現在地を確かめたあと、二人は上流へ向かって歩く。やがて、馬を預けたあの桟橋が視界に入った。
「じいさん、戻りましたよ。」
ウィンデルが声をかけると、川辺で暇そうに座っていた老船頭が顔を上げた。
「おお、お前さんらか。やっと戻ったな。どこほっつき歩いてたんだ?」
この数日間の出来事を話したら、絶対に信じてもらえないだろう。そう思い、ウィンデルは曖昧に笑った。

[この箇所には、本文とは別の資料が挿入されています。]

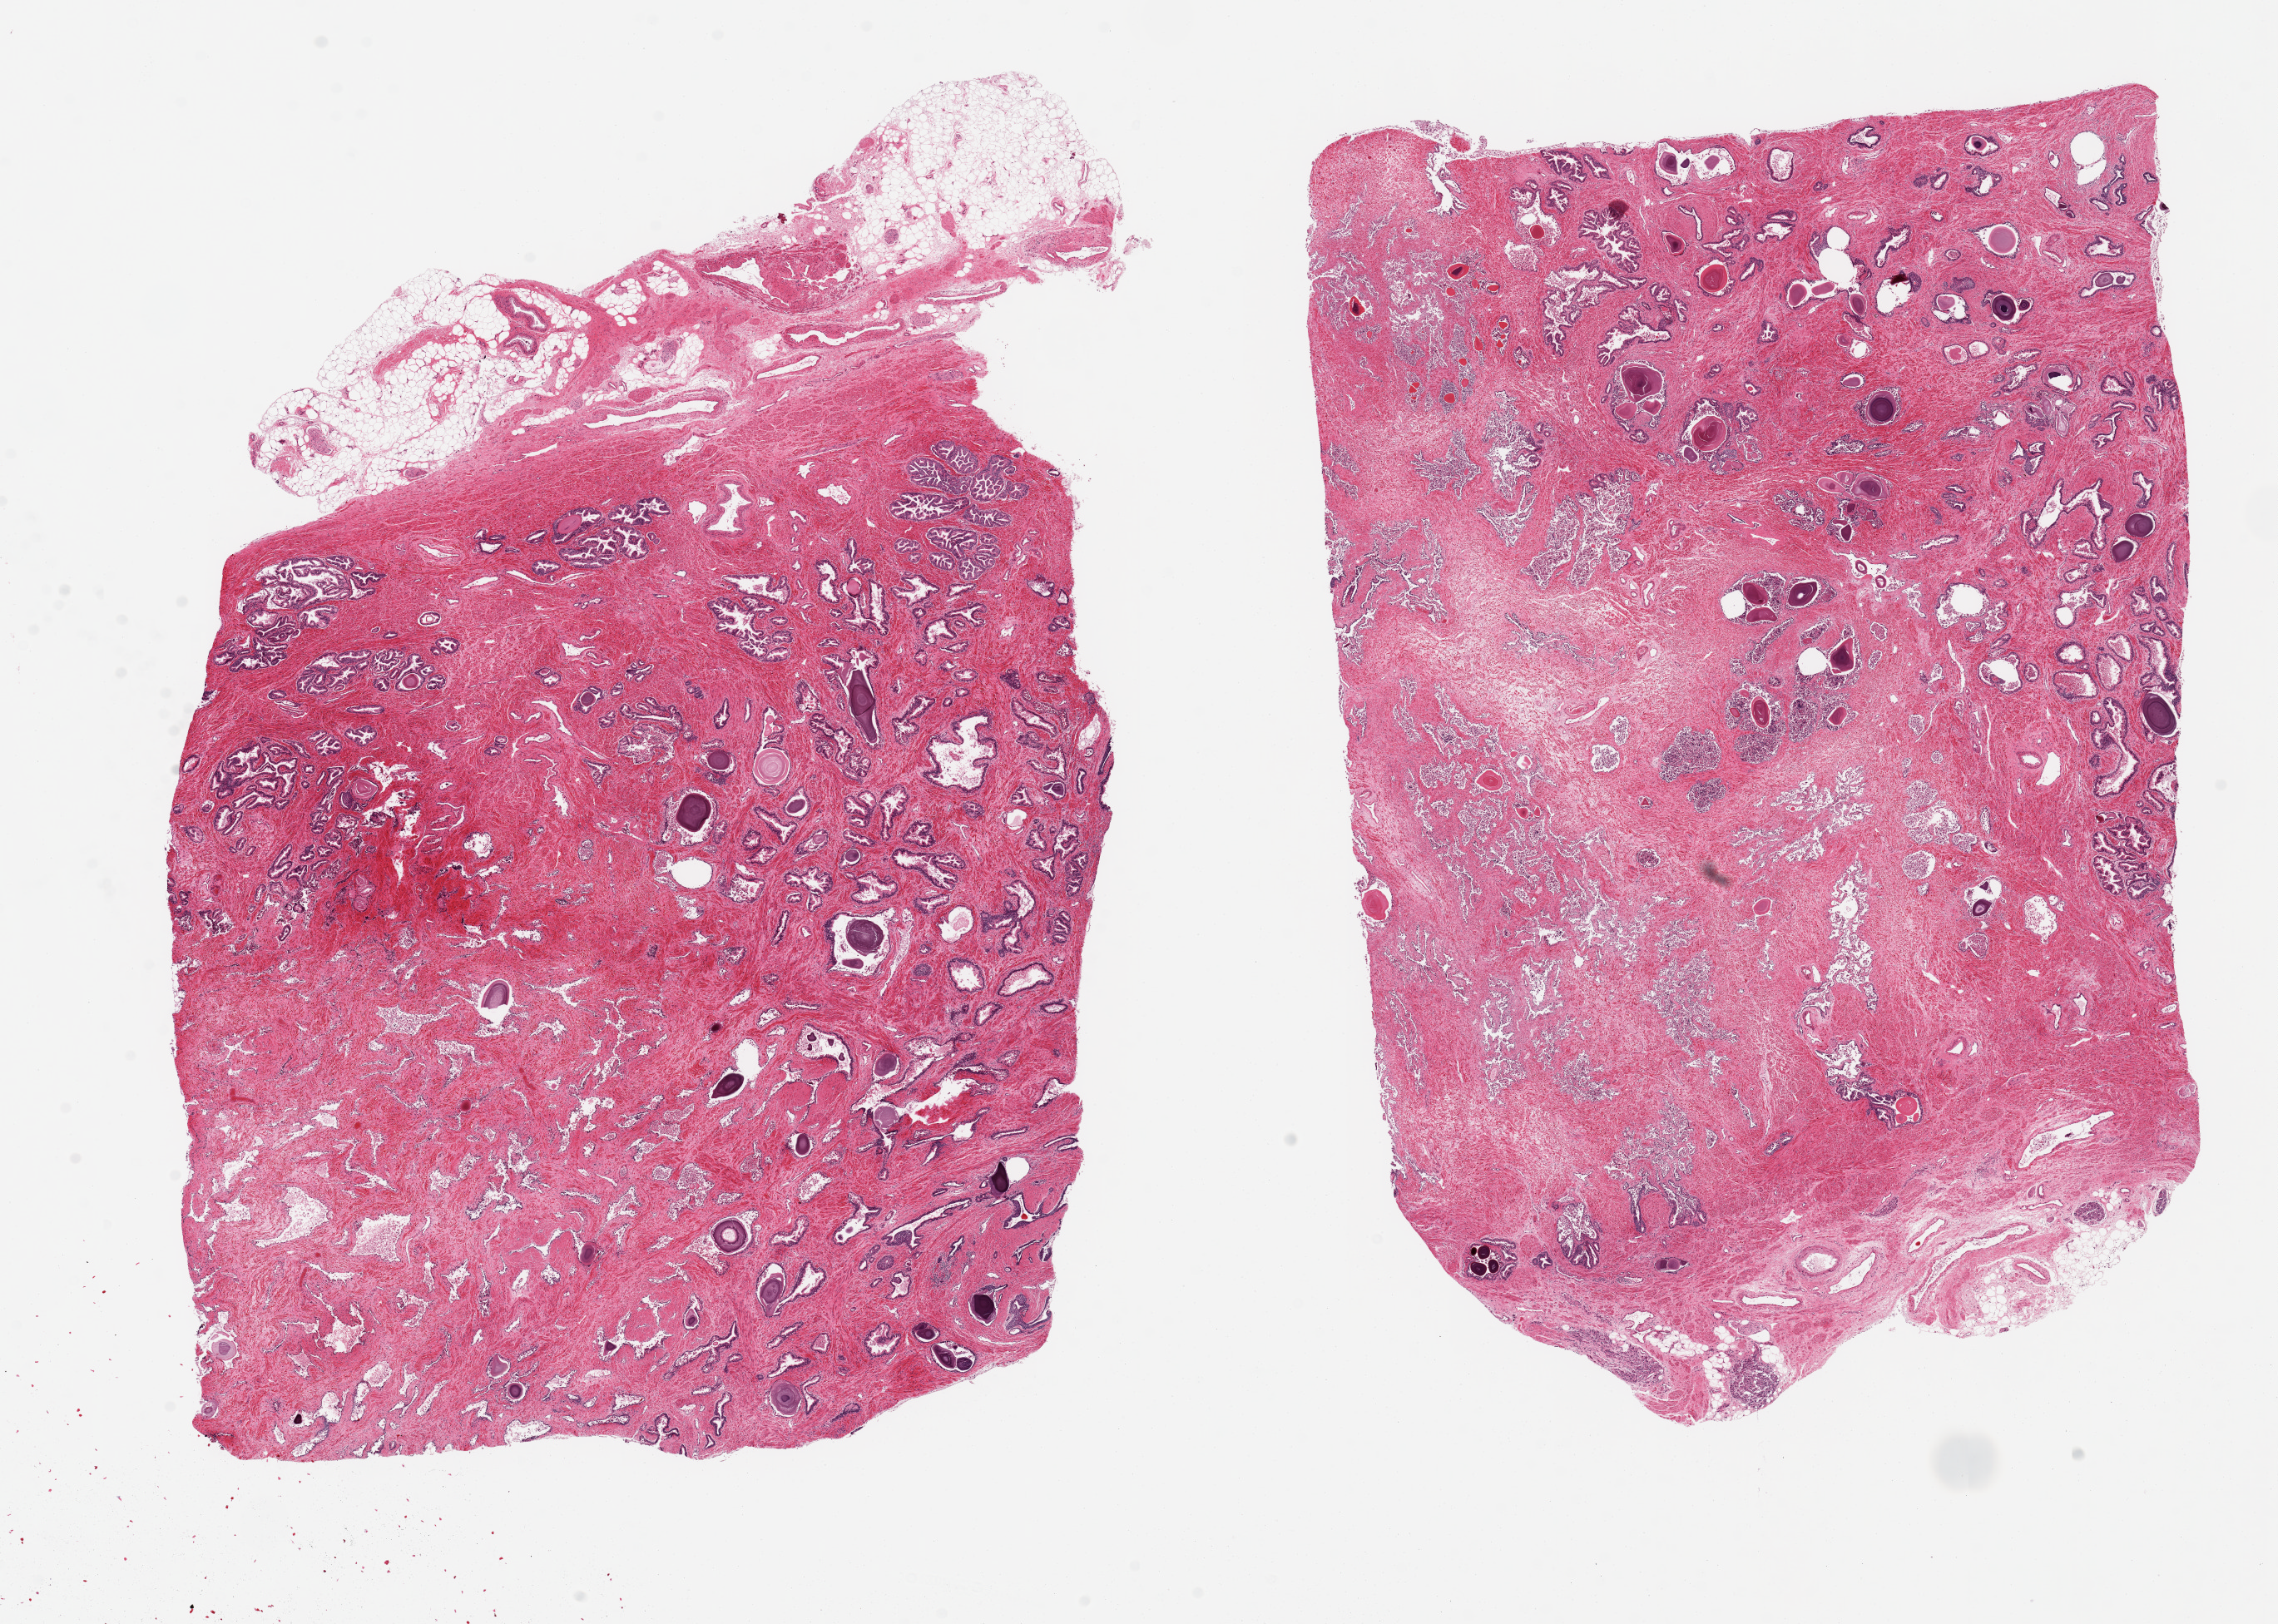
Digitized hematoxylin and eosin (H&E)-stained section — low-resolution overview of the scanned area, about 21.7 x 15.4 mm, PAXgene-fixed, paraffin-embedded tissue, sampled site (target tissue): prostate, donor tissue sample.
Review note (as recorded): 2 pieces, 13x8.5 & 12.5x8mm; Glands severely autolyzed; stroma moderately. 2mm adipose on edge of 1 piece.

「まあ、いろいろあって……話すと長くなるんだ。それより馬を受け取りに来た。」
老船頭が大きな樫の木を指さすと、二頭の栗毛馬が草を食んでいた。
「ほれ、あそこだ。だが……まさかタダ働きさせる気じゃねぇだろうな?」
ウィンデルは後ろのフレイヤを見る。彼女は肩をすくめ、好きにしろと言わんばかりだ。
「……もちろん、お礼はするさ。」
「ほう?そいつはどういう形でだ?」
報酬と聞いた瞬間、老船頭の目がきらりと輝く。
「馬を受け取るついでに、向こう岸まで渡してほしい。相場はいくら?」
「人間は一人銀貨一枚、馬はその三倍だな。」
ウィンデルは一瞬で計算し、すぐに頷いた。
「二人に馬二頭。お礼として半分上乗せして、全部で銀貨十二枚。それと……もし川を渡ってる間、『静かに』景色を楽しませてくれたら、さらに二枚追加で。」
船頭の果てしないおしゃべりを思い出し、ウィンデルは心の底からそう願っていた。せっかく合衆国最大の川を渡るんだから、静かに風景を楽しみたいのだ。
最初は大口の客に喜んでいた老船頭だが、最後の条件を聞いた瞬間、顔がみるみる複雑にゆがんだ。まるで「しゃべりたい自分」と「金を取るべき自分」が激しく戦っているかのようである。
その様子を横で見ていたフレイヤは、思わず吹き出し、楽しそうに笑った。